I sometimes believe that physical spaces have vibrations as real as any encounter with a living human being.  Twice I have experienced overwhelming peace while spending time in an area previously occupied by a sincere practitioner of prayer—one, a nun; the other, a seminary student.

The nun had sublet her apartment to me, but the seminary student had rented the upstairs room in my great-grandmother’s house fully 50 years previously (and it had been largely unoccupied since).

By contrast, for the most stressful year of my life, I lived in an apartment previously occupied by a couple conflicted by abuse and violence, and who separated at the point of moving out.

In the first house that my husband and I owned, the previous owner left bright and shiny copper pennies in various places.  It is pleasant to think that her expression of good luck got our residence off to a happy start and colored all the joy that followed.

I don’t think I have always, throughout eternity, been a very religious person.  I am more comfortable with expressing spiritual truths in secular terms.

If love, wherever it is found, is good and true, I don’t think that worship in the traditional sense is a requirement of right living.  As the Course says, praising God hardly means to tell Him how wonderful He is.

Surely He does want us to commune with Him, and there is a sweetness and peace about contemplative prayer that we can experience no other way.  But then we return to a very secular world not ready to hear religious truths in the manner of an all-encompassing world view (contrary to the Middle Ages).  We have to express our truths in the language that our generation is ready and maybe even eager to accept.

Confessions of someone struggling to meditate:  “I’m not yet experienced enough in medi-tation not to feel bored by it.  But it works!  And its efficacy will get me over the boredom.”

One of the best techniques I’ve ever run across to observe spiritual growth is Catherine Marshall’s “prayer log.”  She and her husband, Leonard LeSourd, described and dated each dilemma in daily life, then recorded and dated the answer when it was received.

A prayerful reading of the entries in a prayer log, accompanied by writing down ideas that come as intermediate steps, leads more easily to the receptive mind that can accept God’s answer when it arrives.  If sincerely listening, you may not have to wait long!

God’s answer is always ready to come immediately, but you will hear it only when finally prepared fully to listen.

Journal writing is a form of prayer as well as a cathartic release.  What I write is intensely reinforced in me—the Course’s definition of teaching what we would learn, but to an audience of one.

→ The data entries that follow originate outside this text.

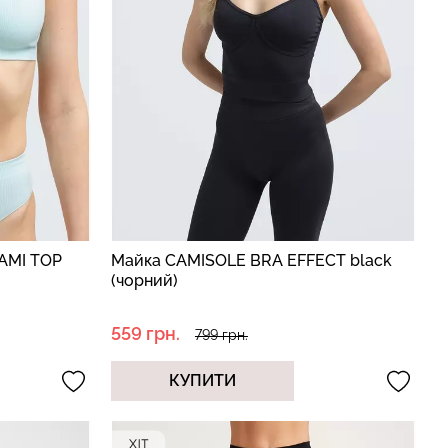
CAMI TOP
Майка CAMISOLE BRA EFFECT black
(чорний)
559 грн.
799 грн.
КУПИТИ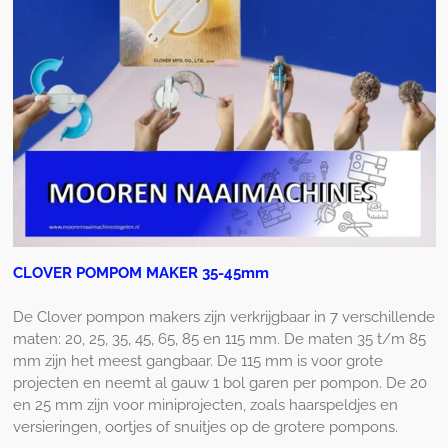
CLOVER POMPOM MAKER 35-45mm
De Clover pompon makers zijn verkrijgbaar in 7 verschillende
maten: 20, 25, 35, 45, 65, 85 en 115 mm. De maten 35 t/m 85
mm zijn het meest gangbaar. De 115 mm is voor grote
projecten en neemt al gauw 1 bol garen per pompon. De 20
en 25 mm zijn voor miniprojecten, zoals haarspeldjes en
versieringen, oortjes of snuitjes op de grotere pompons.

Blessings are powerful catalysts.  I once prayed for someone in a very forgiving spirit—something I had not always been able to do, and this time it was truly genuine.

Within the hour, I had experienced an epiphany that assured me that God wanted to help me in my life; I didn’t have to struggle all alone to prove anything.  God would smooth the way.  It was like Coleridge’s great poem, “The Rime of the Ancient Mariner”:  I blessed the water snakes and the albatross fell from my neck.

Dream work:  What you pray about just before going to sleep will very frequently be illumined by a dream in the morning just before awakening.  And this dream will be easily recalled.

On struggling with trust:  “The Holy Spirit always works things out better than I would myself.  So why do I still resist?”

I’ve been thinking that “just” turning an issue over to God doesn’t work well if, in effect, I “give up”!  That “giving up” may be a crucial point.

I had wondered why relinquishment seemed to turn out badly for me.  I need, with God’s help, to “work with” the problem.  If I truly give up, I may have already failed and know it intuitively.

Then the inexorable law of cause and effect may inevitably force bad repercussions.  Only if I act to cooperate with the miracle awaiting me will I know peace.

Is life really a dream, as the Course says?  I feel very strongly sometimes the divine in and through me.  Partly this is remembering the flow and sparkle of the world when I am in vulnerable states of mind.  But there is absolutely no way to communicate in words what this experience is all about.

Once lived through, though, there is no turning back to an agnostic view of life.